İl olacağımız dosyada Sanayi ve Ticaret Karamanda gelişti, kalkındık il olmaya layığız dedik, kalkınmada öncelikli İl olmak için hazırlanan dosyada tam tersini iddia edeceğiz ki kabul edilsin o zaman ki mevzuata göre kalkınmada öncelikli olmanın avantajları vardı geç de olsa kalkınmada öncelikli il olmamız ile ilgili kararname çıktı. Ama birde baktık ki Türkiye’nin neredeyse üçte ikisi kalkınmada öncelikli iller arasına girmiş IŞIN beye soruldu hayırdır bu nasıl iş? Dedi ki sormayın kararnameyi hazırladım. Bakanlara imza için götürdüğüm de kendi ilini ya da çevre illeri şart koştu bu şekilde ilk metni değiştire değiştire bu şekli aldı.

TOPLAMAYI ÖĞRENMEK

Köyümüz Orman Köylerinden olup, ailelerin geliri müsait olmayınca köyden okumaya giden öğrencide okula başlasa da çoğu yarıda bırakırdı. Ben de aileme destek olmak amacıyla Lise 1’de okuduğum yıl yaz tatilinde öğretmen rahmetli Abdurrahman Erdal’a giderek iş istedim. o da Orman İşletme Müdürü ile görüşmüş beni Orman İşletmesi jipi  Ermenek hududunda, tahtacıların kesim yaptıkları köprücek denilen yere götürüp, çadırımı kurdular. Orman kesim memuru rahmetli Mehmet Atalay’a teslim ettiler. Kesim memuru bana kaçıncı sınıfsın yaşın kaç vs sordu. Karnem elimdeydi. O yılda iftihar belgem vardı. Onu gösterdim.

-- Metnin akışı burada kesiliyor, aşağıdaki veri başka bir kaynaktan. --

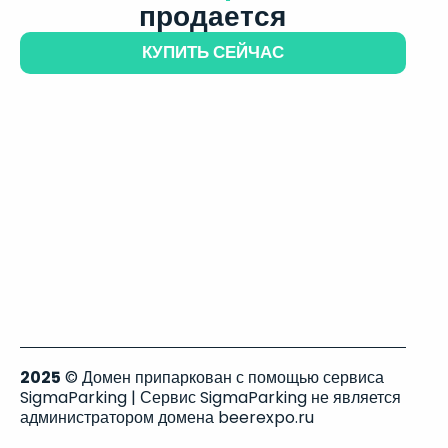
продается
КУПИТЬ СЕЙЧАС
2025
© Домен припаркован с помощью сервиса
SigmaParking | Сервис SigmaParking не является
администратором домена beerexpo.ru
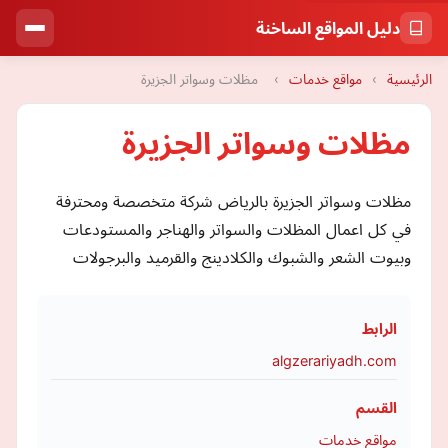
دليل المواقع الساخنة
الرئيسية
›
مواقع خدمات
›
مظلات وسواتر الجزيرة
مظلات وسواتر الجزيرة
مظلات وسواتر الجزيرة بالرياض شركة متخصصة ومحترفة
في كل اعمال المظلات والسواتر والهناجر والمستودعات
وبيوت الشعر والشبوك والكلادينج والقرميد والبرجولات
الرابط
algzerariyadh.com
القسم
مواقع خدمات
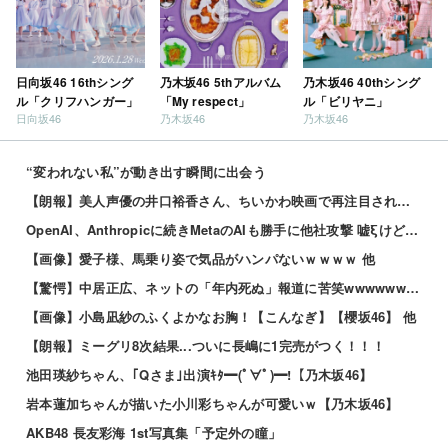
日向坂46 16thシング
乃木坂46 5thアルバム
乃木坂46 40thシング
ル「クリフハンガー」
「My respect」
ル「ビリヤニ」
日向坂46
乃木坂46
乃木坂46
“変われない私”が動き出す瞬間に出会う
【朗報】美人声優の井口裕香さん、ちいかわ映画で再注目されるｗｗｗｗ
OpenAI、Anthropicに続きMetaのAIも勝手に他社攻撃 嘘ξけど何これ流行ってんの？
【画像】愛子様、馬乗り姿で気品がハンパないｗｗｗｗ 他
【驚愕】中居正広、ネットの「年内死ぬ」報道に苦笑wwwwww 他
【画像】小島凪紗のふくよかなお胸！【こんなぎ】【櫻坂46】 他
【朗報】ミーグリ8次結果...ついに長嶋に1完売がつく！！！
池田瑛紗ちゃん、｢Qさま｣出演ｷﾀ━(ﾟ∀ﾟ)━!【乃木坂46】
岩本蓮加ちゃんが描いた小川彩ちゃんが可愛いｗ【乃木坂46】
AKB48 長友彩海 1st写真集「予定外の瞳」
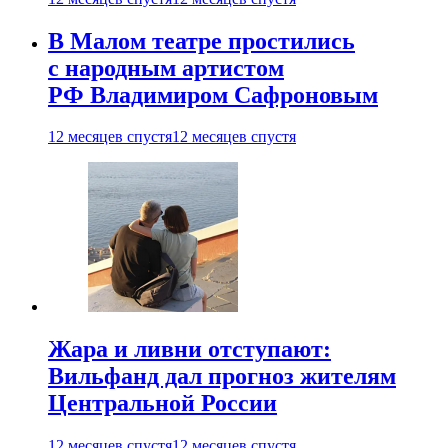
В Малом театре простились
с народным артистом
РФ Владимиром Сафроновым
12 месяцев спустя
12 месяцев спустя
Жара и ливни отступают:
Вильфанд дал прогноз жителям
Центральной России
12 месяцев спустя
12 месяцев спустя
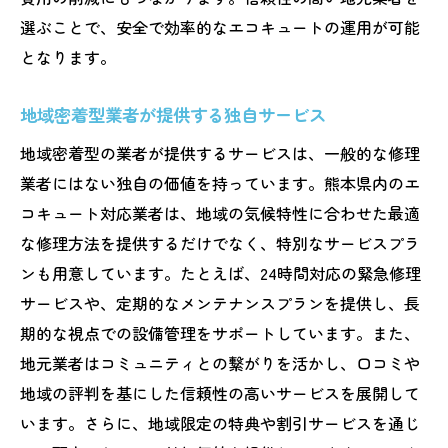
選ぶことで、安全で効率的なエコキュートの運用が可能
となります。
地域密着型業者が提供する独自サービス
地域密着型の業者が提供するサービスは、一般的な修理
業者にはない独自の価値を持っています。熊本県内のエ
コキュート対応業者は、地域の気候特性に合わせた最適
な修理方法を提供するだけでなく、特別なサービスプラ
ンも用意しています。たとえば、24時間対応の緊急修理
サービスや、定期的なメンテナンスプランを提供し、長
期的な視点での設備管理をサポートしています。また、
地元業者はコミュニティとの繋がりを活かし、口コミや
地域の評判を基にした信頼性の高いサービスを展開して
います。さらに、地域限定の特典や割引サービスを通じ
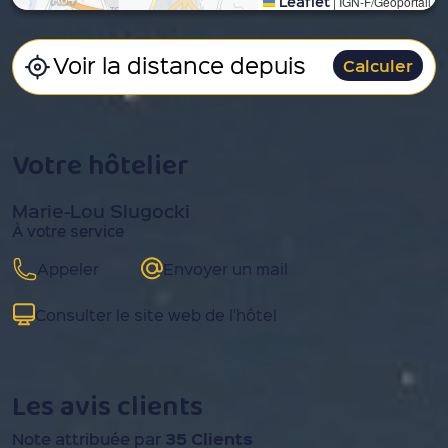
Leaflet
|
IGN-F/Geoportail
Calculer
Votre hôtelier
Marie-Lou Slugocki
À votre service
Appeler
Envoyer un mail
Consulter le site web de l'hôtel
Les avis clients
35 Clients
Note attribuée par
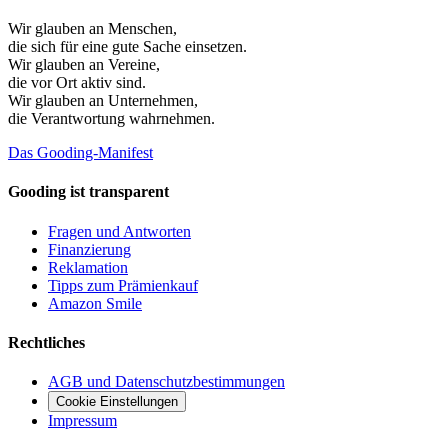
Wir glauben an
Menschen
,
die sich für eine gute Sache einsetzen.
Wir glauben an
Vereine
,
die vor Ort aktiv sind.
Wir glauben an
Unternehmen
,
die Verantwortung wahrnehmen.
Das Gooding-Manifest
Gooding ist transparent
Fragen und Antworten
Finanzierung
Reklamation
Tipps zum Prämienkauf
Amazon Smile
Rechtliches
AGB und Datenschutzbestimmungen
Cookie Einstellungen
Impressum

Anladık dedi toplama biliyormusun dedi bende kızdım ama belli etmemeye çalışarak biliyorum dedim. ama işe başlayınca çok zorlandım. Ve toplamayı öğrendim. Hesap makinası yok o zaman tahtacıların işlediği keresteleri tomrukları teslim alıyorum, boy ve çapını yağlı boya ile üzerine yazıp tomrukların metreküp ve desimetreküp  olarak deftere aktarıp topluyoruz. onlarca sayfa tutuyordu. Mehmet Atalay emekli olup market açtı ve muhasebecisi oldum. Mükelleflerin yanında her zaman hocaya toplamayı ben öğrettim derdi bende doğru derdim.

Lisede sınıfımız 77 kişiydi. Çok kalabalık fen şubesiydi. Rıfat ılgaz üstad’ın yazdığı hababam sınıfını oynadık. Bugün bile güncelliğini kaybetmeyen hababam sınıfına ilgi günümüzde de devam ediyor. Bütün sınıf kız erkek samimiydik. bir çok arkadaşı da kaybettik. Vefat eden arkadaşlarım’a allah rahmet eylesin. sağ olanlara sağlık versin. Zaman zaman öğretmenlerimizi’de davet ederek belirli zamanlarda hala toplanıp hasret gidermekte ve geçmişi anmaktayız.